Compiti richiesti:
A: Estragga dall'articolo il passo che va da "Ricatti pornografici ad" fino a "Avellino, Marcello Rotondi." compreso.
B: Riassuma l'articolo in due frasi.

Estratto della pagina:
= = =

Campania, condanna per gli autori
​di pornotruffe e molestie al parroco

Venerdì 15 Gennaio 2021 di Alessandra Montalbetti
Campania, condanna per gli autori di pornotruffe e molestie al parroco

Ricatti pornografici ad uomini di mezza età e molestie telefoniche nei confronti del prete di Atripalda: condannati due dei tre autori. Si è chiuso il processo per i porno ricatti sul web, con due condanne e un'assoluzione, emesse dal giudice per l'udienza preliminare del tribunale di Avellino, Marcello Rotondi.

= = =

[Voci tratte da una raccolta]
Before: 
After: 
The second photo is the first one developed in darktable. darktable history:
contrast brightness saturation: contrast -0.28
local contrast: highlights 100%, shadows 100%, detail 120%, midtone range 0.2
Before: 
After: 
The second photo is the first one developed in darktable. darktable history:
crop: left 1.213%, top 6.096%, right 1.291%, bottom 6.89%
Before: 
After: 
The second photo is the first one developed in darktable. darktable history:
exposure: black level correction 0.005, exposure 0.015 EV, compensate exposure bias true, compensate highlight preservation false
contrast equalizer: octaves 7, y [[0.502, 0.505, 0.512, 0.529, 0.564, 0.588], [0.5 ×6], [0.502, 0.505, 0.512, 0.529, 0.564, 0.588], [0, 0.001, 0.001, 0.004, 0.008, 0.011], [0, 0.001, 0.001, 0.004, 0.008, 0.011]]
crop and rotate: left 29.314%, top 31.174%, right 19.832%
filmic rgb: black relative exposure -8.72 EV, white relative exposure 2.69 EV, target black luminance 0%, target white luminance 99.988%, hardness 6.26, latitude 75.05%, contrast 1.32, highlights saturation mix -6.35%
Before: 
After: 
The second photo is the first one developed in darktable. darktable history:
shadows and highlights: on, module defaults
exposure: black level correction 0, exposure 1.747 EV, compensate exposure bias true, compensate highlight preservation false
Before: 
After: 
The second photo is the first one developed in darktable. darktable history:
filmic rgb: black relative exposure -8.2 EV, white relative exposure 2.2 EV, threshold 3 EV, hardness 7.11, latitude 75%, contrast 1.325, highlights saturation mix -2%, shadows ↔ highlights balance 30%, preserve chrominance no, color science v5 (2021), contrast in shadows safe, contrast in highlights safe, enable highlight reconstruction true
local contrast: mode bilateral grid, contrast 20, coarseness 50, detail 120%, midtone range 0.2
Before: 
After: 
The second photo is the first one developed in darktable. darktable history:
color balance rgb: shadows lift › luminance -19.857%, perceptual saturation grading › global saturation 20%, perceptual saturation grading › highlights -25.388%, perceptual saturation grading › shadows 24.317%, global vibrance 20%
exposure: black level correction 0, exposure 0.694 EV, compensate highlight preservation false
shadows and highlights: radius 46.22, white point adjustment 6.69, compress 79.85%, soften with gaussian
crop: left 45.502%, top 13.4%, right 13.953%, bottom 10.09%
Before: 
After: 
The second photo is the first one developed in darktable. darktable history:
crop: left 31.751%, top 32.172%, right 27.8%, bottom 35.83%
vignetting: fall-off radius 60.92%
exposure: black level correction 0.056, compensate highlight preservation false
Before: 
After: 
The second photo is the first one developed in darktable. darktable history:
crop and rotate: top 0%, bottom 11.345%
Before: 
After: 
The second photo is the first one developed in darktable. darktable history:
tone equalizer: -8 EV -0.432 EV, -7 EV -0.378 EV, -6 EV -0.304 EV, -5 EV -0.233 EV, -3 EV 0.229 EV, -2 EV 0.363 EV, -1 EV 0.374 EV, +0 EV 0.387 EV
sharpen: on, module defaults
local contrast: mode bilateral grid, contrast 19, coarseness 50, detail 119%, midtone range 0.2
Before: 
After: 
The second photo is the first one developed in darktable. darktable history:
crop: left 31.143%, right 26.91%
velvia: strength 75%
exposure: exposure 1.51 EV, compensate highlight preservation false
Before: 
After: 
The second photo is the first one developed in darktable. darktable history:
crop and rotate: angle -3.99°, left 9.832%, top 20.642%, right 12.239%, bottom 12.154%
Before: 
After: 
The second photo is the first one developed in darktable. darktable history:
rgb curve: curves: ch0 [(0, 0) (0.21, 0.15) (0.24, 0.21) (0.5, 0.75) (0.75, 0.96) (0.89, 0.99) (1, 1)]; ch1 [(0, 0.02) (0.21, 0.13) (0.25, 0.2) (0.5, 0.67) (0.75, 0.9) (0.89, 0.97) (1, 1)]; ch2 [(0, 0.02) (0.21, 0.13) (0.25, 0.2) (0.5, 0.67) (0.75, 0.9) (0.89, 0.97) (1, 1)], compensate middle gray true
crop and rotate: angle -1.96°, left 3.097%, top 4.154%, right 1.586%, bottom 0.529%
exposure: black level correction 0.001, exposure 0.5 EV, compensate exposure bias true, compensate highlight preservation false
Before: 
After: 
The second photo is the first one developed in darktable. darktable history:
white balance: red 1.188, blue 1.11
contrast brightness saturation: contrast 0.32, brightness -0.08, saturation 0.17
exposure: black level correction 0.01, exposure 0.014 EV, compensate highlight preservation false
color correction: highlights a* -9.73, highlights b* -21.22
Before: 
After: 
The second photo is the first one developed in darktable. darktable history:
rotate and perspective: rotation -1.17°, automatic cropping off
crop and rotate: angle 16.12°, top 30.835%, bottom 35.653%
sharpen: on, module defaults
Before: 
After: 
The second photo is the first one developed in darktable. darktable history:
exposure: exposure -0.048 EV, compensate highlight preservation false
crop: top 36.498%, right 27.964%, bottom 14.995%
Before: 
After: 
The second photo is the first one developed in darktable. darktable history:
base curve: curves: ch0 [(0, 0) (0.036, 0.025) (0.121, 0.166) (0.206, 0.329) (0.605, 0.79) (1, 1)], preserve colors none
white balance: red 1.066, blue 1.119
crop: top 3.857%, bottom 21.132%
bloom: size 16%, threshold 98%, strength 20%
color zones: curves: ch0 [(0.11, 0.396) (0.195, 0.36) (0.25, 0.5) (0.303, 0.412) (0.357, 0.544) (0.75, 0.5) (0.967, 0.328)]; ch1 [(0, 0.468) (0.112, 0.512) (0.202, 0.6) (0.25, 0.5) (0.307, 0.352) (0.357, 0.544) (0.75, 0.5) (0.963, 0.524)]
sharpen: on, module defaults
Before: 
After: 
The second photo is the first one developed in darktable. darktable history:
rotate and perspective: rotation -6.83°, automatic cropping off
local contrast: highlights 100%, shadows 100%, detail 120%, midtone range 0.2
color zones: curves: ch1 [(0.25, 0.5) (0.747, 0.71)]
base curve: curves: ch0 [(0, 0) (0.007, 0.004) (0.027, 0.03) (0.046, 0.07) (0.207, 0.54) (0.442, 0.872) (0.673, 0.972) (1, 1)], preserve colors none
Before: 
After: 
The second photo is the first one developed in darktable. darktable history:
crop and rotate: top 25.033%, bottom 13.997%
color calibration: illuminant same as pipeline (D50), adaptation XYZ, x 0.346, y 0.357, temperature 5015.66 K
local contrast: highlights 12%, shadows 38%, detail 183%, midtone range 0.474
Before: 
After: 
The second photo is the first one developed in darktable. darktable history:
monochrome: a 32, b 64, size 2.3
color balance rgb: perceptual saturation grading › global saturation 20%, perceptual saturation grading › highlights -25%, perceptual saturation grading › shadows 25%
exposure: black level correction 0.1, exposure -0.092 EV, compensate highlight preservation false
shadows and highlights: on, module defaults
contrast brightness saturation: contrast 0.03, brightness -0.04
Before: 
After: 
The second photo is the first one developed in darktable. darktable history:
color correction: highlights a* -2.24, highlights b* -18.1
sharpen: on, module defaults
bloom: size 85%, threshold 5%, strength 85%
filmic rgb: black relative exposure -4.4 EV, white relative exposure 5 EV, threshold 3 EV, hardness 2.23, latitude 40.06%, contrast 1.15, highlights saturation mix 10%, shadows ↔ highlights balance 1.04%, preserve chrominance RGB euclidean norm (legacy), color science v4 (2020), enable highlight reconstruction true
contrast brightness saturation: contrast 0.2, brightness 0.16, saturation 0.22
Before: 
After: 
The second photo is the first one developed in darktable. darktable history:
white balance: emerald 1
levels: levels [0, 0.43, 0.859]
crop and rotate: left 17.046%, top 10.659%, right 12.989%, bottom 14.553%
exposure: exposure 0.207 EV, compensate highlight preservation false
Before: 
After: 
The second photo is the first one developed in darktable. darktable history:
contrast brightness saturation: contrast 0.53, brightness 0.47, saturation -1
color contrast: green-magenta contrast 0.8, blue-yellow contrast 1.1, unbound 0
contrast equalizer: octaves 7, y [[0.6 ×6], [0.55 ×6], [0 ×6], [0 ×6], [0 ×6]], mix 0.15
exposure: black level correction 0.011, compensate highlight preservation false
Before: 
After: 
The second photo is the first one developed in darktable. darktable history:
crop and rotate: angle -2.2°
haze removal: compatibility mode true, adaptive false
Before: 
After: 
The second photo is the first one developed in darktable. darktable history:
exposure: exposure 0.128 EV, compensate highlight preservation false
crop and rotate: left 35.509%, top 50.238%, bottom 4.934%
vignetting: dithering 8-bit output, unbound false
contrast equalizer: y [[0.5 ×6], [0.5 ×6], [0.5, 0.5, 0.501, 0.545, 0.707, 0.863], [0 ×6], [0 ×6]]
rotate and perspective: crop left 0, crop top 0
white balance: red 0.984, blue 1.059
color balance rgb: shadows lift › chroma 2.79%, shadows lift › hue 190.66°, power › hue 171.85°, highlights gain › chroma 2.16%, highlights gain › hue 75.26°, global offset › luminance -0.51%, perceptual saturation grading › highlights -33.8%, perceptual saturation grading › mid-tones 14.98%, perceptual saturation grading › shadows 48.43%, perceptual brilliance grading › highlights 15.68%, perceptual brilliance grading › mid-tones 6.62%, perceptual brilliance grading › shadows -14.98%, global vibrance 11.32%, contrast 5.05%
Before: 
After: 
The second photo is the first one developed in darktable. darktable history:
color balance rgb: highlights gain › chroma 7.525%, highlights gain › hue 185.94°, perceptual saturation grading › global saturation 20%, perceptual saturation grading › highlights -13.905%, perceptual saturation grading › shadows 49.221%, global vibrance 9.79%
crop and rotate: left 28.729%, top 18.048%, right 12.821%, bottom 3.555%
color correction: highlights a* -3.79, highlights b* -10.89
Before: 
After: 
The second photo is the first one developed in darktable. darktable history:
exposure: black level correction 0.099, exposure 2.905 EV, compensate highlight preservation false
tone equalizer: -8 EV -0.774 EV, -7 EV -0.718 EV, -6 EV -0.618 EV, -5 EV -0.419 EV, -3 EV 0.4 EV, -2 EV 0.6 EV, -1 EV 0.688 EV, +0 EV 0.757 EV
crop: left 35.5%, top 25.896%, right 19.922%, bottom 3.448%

= = =

Soluzioni degli esercizi:
A:
Ricatti pornografici ad uomini di mezza età e molestie telefoniche nei confronti del prete di Atripalda: condannati due dei tre autori. Si è chiuso il processo per i porno ricatti sul web, con due condanne e un'assoluzione, emesse dal giudice per l'udienza preliminare del tribunale di Avellino, Marcello Rotondi.

B: Il giudice per l'udienza preliminare del tribunale di Avellino, Marcello Rotondi, ha chiuso il processo per i ricatti pornografici sul web a uomini di mezza età e per le molestie telefoniche al prete di Atripalda. Dei tre autori, due sono stati condannati e uno è stato assolto.